Good call, Professor Kemelman. You may be gone, but your light’s still shining. Happy Hanukkah.
I haven’t read Yaffe but I agree with you that “The Nine Mile Walk” is a masterpiece. The problem with a story like that is that you can’t repeat it. I mean, you write a story about a PI getting a client and solving a crime – well, he can do that forever. But an overheard conversation? You have to come up with something else.
So, the other Nicky Welt stories aren’t as good. But one – don’t recall the title and I don’t want to give away the plot — involves one of the cleverest murder weapons I have ever come across, allowing the killer to be a long way from the scene of the crime.
And happy Chanukah to you and yours, Steve.
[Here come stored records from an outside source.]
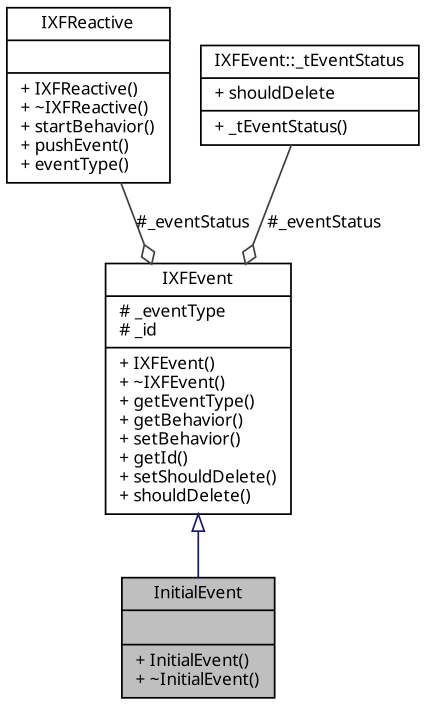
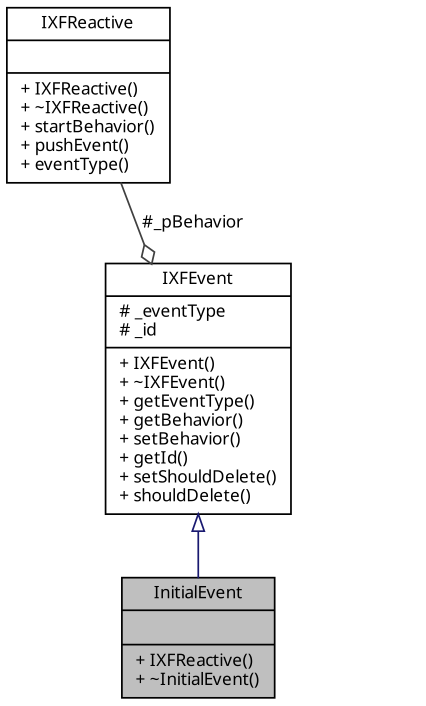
  digraph {
    node [color=black fillcolor=white fontname="Helvetia.ttf" fontsize=10 shape=record style=filled]
    edge [color=grey25 fontname="Helvetia.ttf" fontsize=10 labelfontname="Helvetia.ttf" labelfontsize=10 style=solid arrowhead=odiamond]
-   n1 [fillcolor=grey75 fontcolor=black height=0.2 label="{InitialEvent\n||+ InitialEvent()\l+ ~InitialEvent()\l}" width=0.4]
+   n1 [fillcolor=grey75 fontcolor=black height=0.2 label="{InitialEvent\n||+ IXFReactive()\l+ ~InitialEvent()\l}" width=0.4]
    n2 [height=0.2 label="{IXFEvent\n|# _eventType\l# _id\l|+ IXFEvent()\l+ ~IXFEvent()\l+ getEventType()\l+ getBehavior()\l+ setBehavior()\l+ getId()\l+ setShouldDelete()\l+ shouldDelete()\l}" width=0.4]
    n3 [height=0.2 label="{IXFReactive\n||+ IXFReactive()\l+ ~IXFReactive()\l+ startBehavior()\l+ pushEvent()\l+ eventType()\l}" width=0.4]
-   n4 [height=0.2 label="{IXFEvent::_tEventStatus\n|+ shouldDelete\l|+ _tEventStatus()\l}" width=0.4]
    n2 -> n1 [arrowtail=onormal color=midnightblue dir=back arrowhead=""]
-   n3 -> n2 [label=" #_eventStatus"]
-   n4 -> n2 [label=" #_eventStatus"]
+   n3 -> n2 [label=" #_pBehavior"]
  }
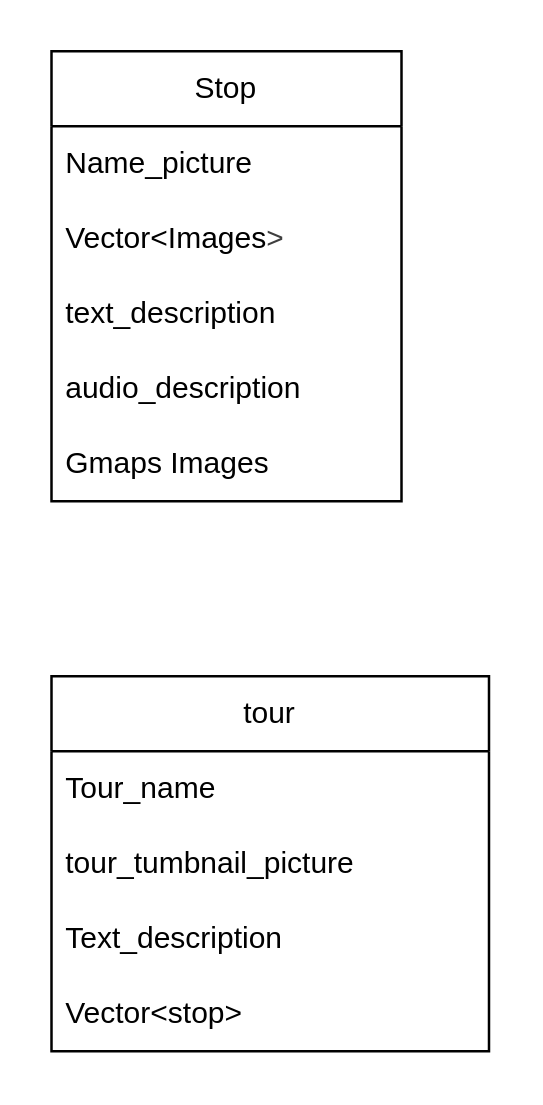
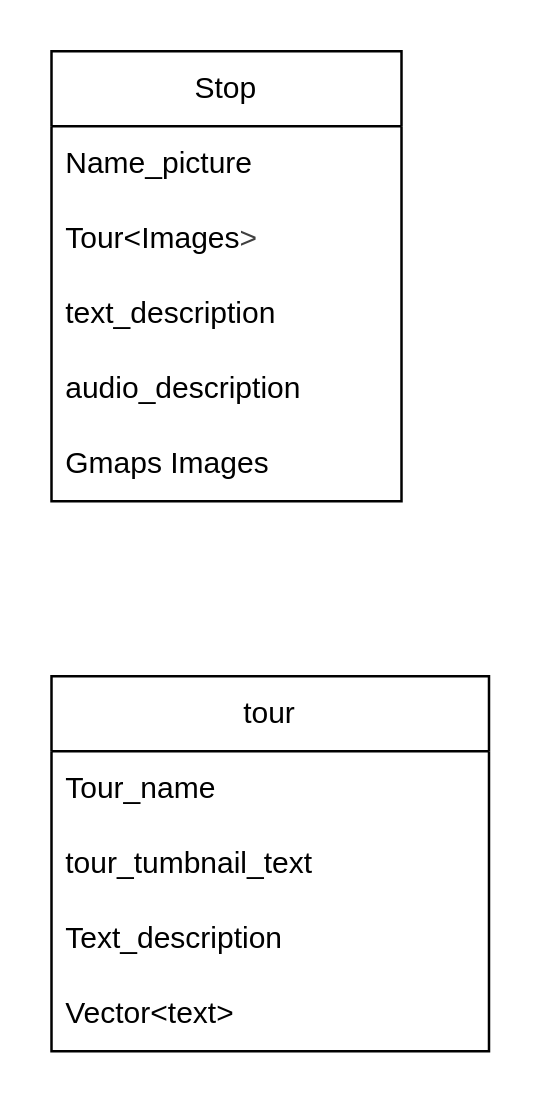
  <mxCell id="0" />
  <mxCell id="1" parent="0" />
  <mxCell id="2" value="Stop" style="swimlane;fontStyle=0;childLayout=stackLayout;horizontal=1;startSize=30;horizontalStack=0;resizeParent=1;resizeParentMax=0;resizeLast=0;collapsible=1;marginBottom=0;whiteSpace=wrap;html=1;" parent="1" vertex="1"><mxGeometry x="20" y="20" width="140" height="180" as="geometry" /></mxCell>
  <mxCell id="3" value="Name_picture" style="text;strokeColor=none;fillColor=none;align=left;verticalAlign=middle;spacingLeft=4;spacingRight=4;overflow=hidden;points=[[0,0.5],[1,0.5]];portConstraint=eastwest;rotatable=0;whiteSpace=wrap;html=1;" parent="2" vertex="1"><mxGeometry y="30" width="140" height="30" as="geometry" /></mxCell>
- <mxCell id="4" value="Vector&amp;lt;Images&lt;span style=&quot;color: rgb(63, 63, 63); background-color: transparent;&quot;&gt;&amp;gt;&lt;/span&gt;" style="text;strokeColor=none;fillColor=none;align=left;verticalAlign=middle;spacingLeft=4;spacingRight=4;overflow=hidden;points=[[0,0.5],[1,0.5]];portConstraint=eastwest;rotatable=0;whiteSpace=wrap;html=1;" parent="2" vertex="1"><mxGeometry y="60" width="140" height="30" as="geometry" /></mxCell>
+ <mxCell id="4" value="Tour&amp;lt;Images&lt;span style=&quot;color: rgb(63, 63, 63); background-color: transparent;&quot;&gt;&amp;gt;&lt;/span&gt;" style="text;strokeColor=none;fillColor=none;align=left;verticalAlign=middle;spacingLeft=4;spacingRight=4;overflow=hidden;points=[[0,0.5],[1,0.5]];portConstraint=eastwest;rotatable=0;whiteSpace=wrap;html=1;" parent="2" vertex="1"><mxGeometry y="60" width="140" height="30" as="geometry" /></mxCell>
  <mxCell id="5" value="text_description" style="text;strokeColor=none;fillColor=none;align=left;verticalAlign=middle;spacingLeft=4;spacingRight=4;overflow=hidden;points=[[0,0.5],[1,0.5]];portConstraint=eastwest;rotatable=0;whiteSpace=wrap;html=1;" parent="2" vertex="1"><mxGeometry y="90" width="140" height="30" as="geometry" /></mxCell>
  <mxCell id="6" value="audio_description" style="text;strokeColor=none;fillColor=none;align=left;verticalAlign=middle;spacingLeft=4;spacingRight=4;overflow=hidden;points=[[0,0.5],[1,0.5]];portConstraint=eastwest;rotatable=0;whiteSpace=wrap;html=1;" parent="2" vertex="1"><mxGeometry y="120" width="140" height="30" as="geometry" /></mxCell>
  <mxCell id="7" value="Gmaps Images" style="text;strokeColor=none;fillColor=none;align=left;verticalAlign=middle;spacingLeft=4;spacingRight=4;overflow=hidden;points=[[0,0.5],[1,0.5]];portConstraint=eastwest;rotatable=0;whiteSpace=wrap;html=1;" parent="2" vertex="1"><mxGeometry y="150" width="140" height="30" as="geometry" /></mxCell>
  <mxCell id="8" value="tour" style="swimlane;fontStyle=0;childLayout=stackLayout;horizontal=1;startSize=30;horizontalStack=0;resizeParent=1;resizeParentMax=0;resizeLast=0;collapsible=1;marginBottom=0;whiteSpace=wrap;html=1;" parent="1" vertex="1"><mxGeometry x="20" y="270" width="175" height="150" as="geometry" /></mxCell>
  <mxCell id="9" value="Tour_name" style="text;strokeColor=none;fillColor=none;align=left;verticalAlign=middle;spacingLeft=4;spacingRight=4;overflow=hidden;points=[[0,0.5],[1,0.5]];portConstraint=eastwest;rotatable=0;whiteSpace=wrap;html=1;" parent="8" vertex="1"><mxGeometry y="30" width="175" height="30" as="geometry" /></mxCell>
- <mxCell id="10" value="&lt;span style=&quot;color: rgb(0, 0, 0);&quot;&gt;tour_tumbnail_picture&lt;/span&gt;" style="text;strokeColor=none;fillColor=none;align=left;verticalAlign=middle;spacingLeft=4;spacingRight=4;overflow=hidden;points=[[0,0.5],[1,0.5]];portConstraint=eastwest;rotatable=0;whiteSpace=wrap;html=1;" parent="8" vertex="1"><mxGeometry y="60" width="175" height="30" as="geometry" /></mxCell>
+ <mxCell id="10" value="&lt;span style=&quot;color: rgb(0, 0, 0);&quot;&gt;tour_tumbnail_text&lt;/span&gt;" style="text;strokeColor=none;fillColor=none;align=left;verticalAlign=middle;spacingLeft=4;spacingRight=4;overflow=hidden;points=[[0,0.5],[1,0.5]];portConstraint=eastwest;rotatable=0;whiteSpace=wrap;html=1;" parent="8" vertex="1"><mxGeometry y="60" width="175" height="30" as="geometry" /></mxCell>
  <mxCell id="11" value="Text_description" style="text;strokeColor=none;fillColor=none;align=left;verticalAlign=middle;spacingLeft=4;spacingRight=4;overflow=hidden;points=[[0,0.5],[1,0.5]];portConstraint=eastwest;rotatable=0;whiteSpace=wrap;html=1;" parent="8" vertex="1"><mxGeometry y="90" width="175" height="30" as="geometry" /></mxCell>
- <mxCell id="12" value="Vector&amp;lt;stop&amp;gt;" style="text;strokeColor=none;fillColor=none;align=left;verticalAlign=middle;spacingLeft=4;spacingRight=4;overflow=hidden;points=[[0,0.5],[1,0.5]];portConstraint=eastwest;rotatable=0;whiteSpace=wrap;html=1;" parent="8" vertex="1"><mxGeometry y="120" width="175" height="30" as="geometry" /></mxCell>
+ <mxCell id="12" value="Vector&amp;lt;text&amp;gt;" style="text;strokeColor=none;fillColor=none;align=left;verticalAlign=middle;spacingLeft=4;spacingRight=4;overflow=hidden;points=[[0,0.5],[1,0.5]];portConstraint=eastwest;rotatable=0;whiteSpace=wrap;html=1;" parent="8" vertex="1"><mxGeometry y="120" width="175" height="30" as="geometry" /></mxCell>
Excellent piece. While both writers are special favorites of mine, I think James Yaffe’s contribution to detective fiction is even greater than Kemelman’s, though he didn’t have the same level of commercial success. Another Jewish writer with a strong commitment to classical clued detection is Rabbi Joseph Telushkin, though I don’t think he’s done any short stories.
As far as I know, Joe Telushkin has just done the three novels. But he’s also done a TON of non-fiction about Judaism and Jewish beliefs. I also recently learned that he’s the rabbi for the “Synagogue of the Performing Arts” in Los Angeles. (That’s the place where movie stars can pray without the kid in the next pew saying, “hey, isn’t that Leonard Nimow?”)
Regarding overheard clues, the best example is probably Philip MacDonald’s novel, WARRANT FOR X in which, if I’m remembering correctly, a guy overhears two nannies planning a kidnapping, but doesn’t get a good look at either one. It’s up to Anthony Gethryn to solve the mystery.
The Hollywood synagogue immediately made me think of an essay (story?) called “Talis” by the inimitable Daniel Pinkwater. It is the last piece in his book FISH WHISTLE.
In it, Daniel’s nephew is being bar mitzvahed in a Hollywood synagogue that “looked like one of those old-fashioned deluxe movie houses. I think the building and grounds were supposed to be a Hollywood-style replica of the City of Jerusalem in Roman times. Only bigger.”
The father gets into a bit of a quarrel with the Rabbi. It’s a lovely little piece.
I love that Pinkwater story. I remember hearing him read it on NPR about twenty years ago. I’ve known rabbis like the one in his story. Scary. Fortunately, I don’t think Joe Telushkin is that kind of rabbi.
Dear Steve: Very glad to tell you that Yaffe wrote another “Mom” story: “Mom Lights a Candle” appeared in “Mystery: The Best of 2002,” ed. by Jon L. Breen. The story is a Hanukkah mystery and a good one! And I love the Nicky Welt stories (they’re all darn good!)
Happy Hanukkah!
Oh, yeah, and if you can, look for the anthology “Mystery Midrash” (1999, Jewish Lights Publishing) edited by Lawrence W. Raphael and subtitled “An Anthology of Jewish Mystery & Detective Fiction.”
(Oh, Brother! I just re-read the intro to “Mystery Midrash” and you are actually mentioned in it, Steven! Everybody else who isn’t mentioned in the book, seek it out! And now I’ll shut up!)